JOBZ is a Job Opportunity Building Zone, a rural economic development stimulus program.

The word JOBZ stands for Job Opportunity Building Zones, which is designed to stimulate economic development in greater Minnesota by providing local and state tax exemptions to new and expanding businesses.

It allows for the following:

• no property tax on new development,

• no sales tax on goods and services and

• no corporate income tax or individual income tax on investments,

• and provides for a state corporate income tax credit or rebate for higher-paying jobs, according to the Minnesota Department of Employment and Economic Development.

There are 10 zones statewide, not including the seven Twin Cities metropolitan counties.
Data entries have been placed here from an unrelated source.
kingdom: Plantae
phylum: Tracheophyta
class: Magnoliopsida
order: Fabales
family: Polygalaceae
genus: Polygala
Meeker County is eligible, but Wright County is not.

Farm-Rite Equipment is central Minnesota’s largest Bobcat dealership. The company also has excavators, provides parts and rental units, compact equipment, sales and service. Farm-Rite received the JOBZ designation in 2005, according to president, Tim Cox.

It is working towards the construction of a new 20,000-square-foot facility at the site at the intersection of Highways 12 and 15 in Dassel. The first half of the building was moved Oct. 18 from Renville to Dassel. Farm-Rite has until Sept. 30, 2007 for the project to be completed. The new building is currently in four sections.
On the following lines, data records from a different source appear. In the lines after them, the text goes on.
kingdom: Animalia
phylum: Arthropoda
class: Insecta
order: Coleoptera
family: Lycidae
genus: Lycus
Besides targeting areas hit by economic distress, the program aims to promote development in places that are already poised for business growth and have adequate infrastructure in place. It also seeks out places where favorable conditions exist for restoring productivity to under-used and unproductive properties through development.

Qualified businesses, which do not include retail, receive several tax exemptions, but not all. The tax savings depend on the exact nature of the business expansion. Farm-Rite will be getting an exemption on sales tax on goods and services used in the zone if the goods and services were purchased during the duration of the zone. Farm-Rite also will receive a property tax exemption on commercial and industrial improvements, but not on land, according to Cox.

Other exemptions are:

• corporate franchise tax;

• income tax for operators or investors, including capital gains tax;

• wind energy production tax;

• employment tax credit for high paying jobs.

Farm-Rite also has job creation goals, according to Myles McGrath, city administrator, at the Oct. 16 city council meeting.

There is a required wage amount that must be paid to employees who work in a JOBZ program, for example. A qualifying business must pay each employee compensation including benefits not mandated by law at least equal to 110 percent of the federal poverty rate for a family of four.

Also, the rate must be adjusted annually on July 1 of each year, according to the Minnesota Department of Employment and Economic Development.

In addition, Farm-Rite is still subject to the tax on the value of land, voter approved school operating levies approved before Jan. 1, 2004, general obligation bond review, and the non-commercial/industrial portion of mixed use properties or for buildings not occupied by a qualified business.

The City of Dassel can still charge water and sanitary sewer fees. Fees are not exempted.

If Farm-Rite ceases to meet the definition of a qualified business or fails to meet its goals, the taxes will have to be repaid.